Poe was one of the first American poets to be famous in his own lifetime, and has remained, with Robert Frost and Walt Whitman, one of America’s three best-known poets. His command of the entire range of technical devices available to the poet, especially of sound effects, remains unsurpassed. While his subject matter is narrow and sometimes idiosyncratic, he has written some of the finest lyrics and descriptive poems in the language. Poe’s poetry was never completely ignored in nineteenth century America, but it was in France after 1850 that he was most admired. His theory and practice had an enormous influence on French—and later on British and American—poetry, particularly on the Symbolist movement of the later nineteenth century. The Symbolists admired Poe’s conception of ideal beauty, his use of atmosphere, his command of the musical qualities of language, and his notion of the poem as a rationally constructed work. Perhaps most important, he influenced the Symbolists, and through them much of twentieth century poetry, with his insistence that art is an appropriate instrument for dealing with the subjective and the transcendent in human life. The list of great artists who acknowledged him as an important influence on their work would have to include the poets T. S. Eliot, William Butler Yeats, Dante Gabriel Rossetti, and Charles Baudelaire; the dramatists August Strindberg and George Bernard Shaw; and the composers Claude Debussy, Maurice Ravel, Serge Prokofiev, Alban Berg, and Igor Stravinsky.
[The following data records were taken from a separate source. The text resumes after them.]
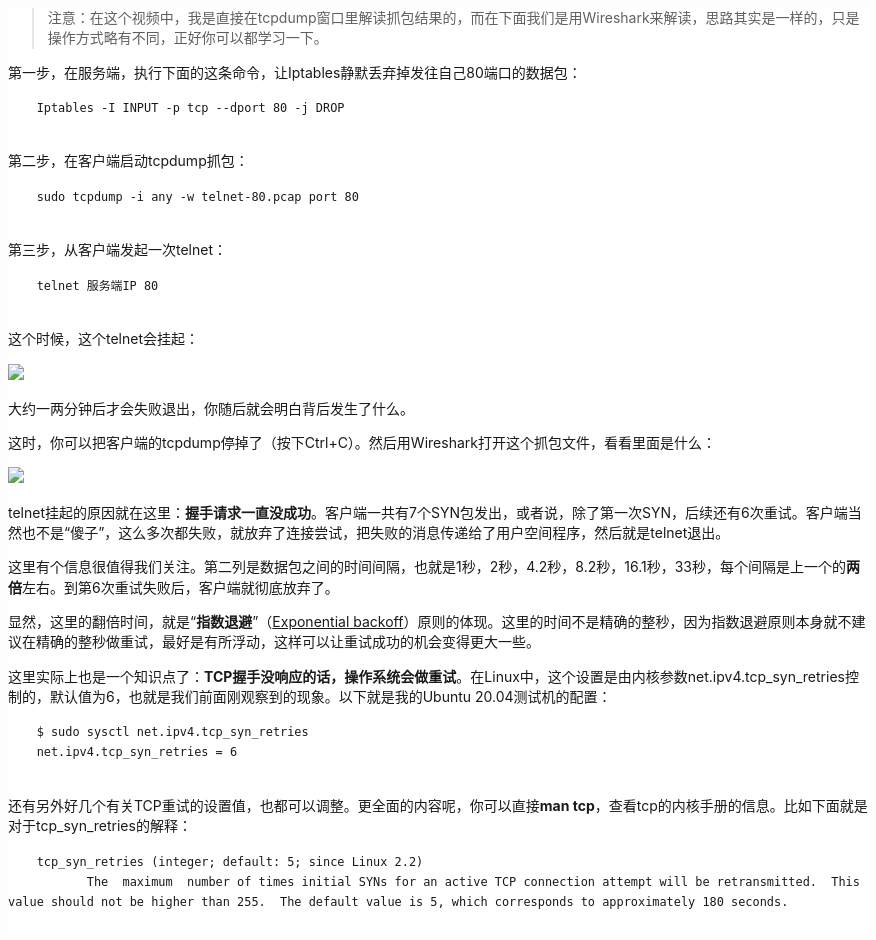 > 注意：在这个视频中，我是直接在tcpdump窗口里解读抓包结果的，而在下面我们是用Wireshark来解读，思路其实是一样的，只是操作方式略有不同，正好你可以都学习一下。

第一步，在服务端，执行下面的这条命令，让Iptables静默丢弃掉发往自己80端口的数据包：

```
    Iptables -I INPUT -p tcp --dport 80 -j DROP
    

```

第二步，在客户端启动tcpdump抓包：

```
    sudo tcpdump -i any -w telnet-80.pcap port 80
    

```

第三步，从客户端发起一次telnet：

```
    telnet 服务端IP 80
    

```

这个时候，这个telnet会挂起：

![](/images/网络排查案例课/03.实战一TCP真实案例揭秘篇/resourceimagebe79bea7a95e1c15c9abcd6d14bcb2a90979.jpg)

大约一两分钟后才会失败退出，你随后就会明白背后发生了什么。

这时，你可以把客户端的tcpdump停掉了（按下Ctrl+C）。然后用Wireshark打开这个抓包文件，看看里面是什么：

![](/images/网络排查案例课/03.实战一TCP真实案例揭秘篇/resourceimage558d552e7cb1263ffe018c3bc5cf946b3f8d.jpg)

telnet挂起的原因就在这里：**握手请求一直没成功**。客户端一共有7个SYN包发出，或者说，除了第一次SYN，后续还有6次重试。客户端当然也不是“傻子”，这么多次都失败，就放弃了连接尝试，把失败的消息传递给了用户空间程序，然后就是telnet退出。

这里有个信息很值得我们关注。第二列是数据包之间的时间间隔，也就是1秒，2秒，4.2秒，8.2秒，16.1秒，33秒，每个间隔是上一个的**两倍**左右。到第6次重试失败后，客户端就彻底放弃了。

显然，这里的翻倍时间，就是“**指数退避**”（[Exponential backoff](https://en.wikipedia.org/wiki/Exponential_backoff)）原则的体现。这里的时间不是精确的整秒，因为指数退避原则本身就不建议在精确的整秒做重试，最好是有所浮动，这样可以让重试成功的机会变得更大一些。

这里实际上也是一个知识点了：**TCP握手没响应的话，操作系统会做重试**。在Linux中，这个设置是由内核参数net.ipv4.tcp\_syn\_retries控制的，默认值为6，也就是我们前面刚观察到的现象。以下就是我的Ubuntu 20.04测试机的配置：

```
    $ sudo sysctl net.ipv4.tcp_syn_retries
    net.ipv4.tcp_syn_retries = 6
    

```

还有另外好几个有关TCP重试的设置值，也都可以调整。更全面的内容呢，你可以直接**man tcp**，查看tcp的内核手册的信息。比如下面就是对于tcp\_syn\_retries的解释：

```
    tcp_syn_retries (integer; default: 5; since Linux 2.2)
           The  maximum  number of times initial SYNs for an active TCP connection attempt will be retransmitted.  This value should not be higher than 255.  The default value is 5, which corresponds to approximately 180 seconds.
    

```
“The Philosophy of Composition” purports to explain the process of Edgar Allan Poe’s construction of “The Raven.” What thematic or imagistic elements in the poem does this essay entirely fail to account for?
How does Poe’s deliberately vague description of the House of Usher contribute to the effect of the story?
Is Yvor Winters’s criticism of “Ulalume” unfair?
For what famous detectives in fiction did Poe’s Auguste Dupin establish the precedent?
What are the strengths and weaknesses of a critical theory that emphasizes inducing or accommodating the reader?
For Poe, what is the relationship between art and reality?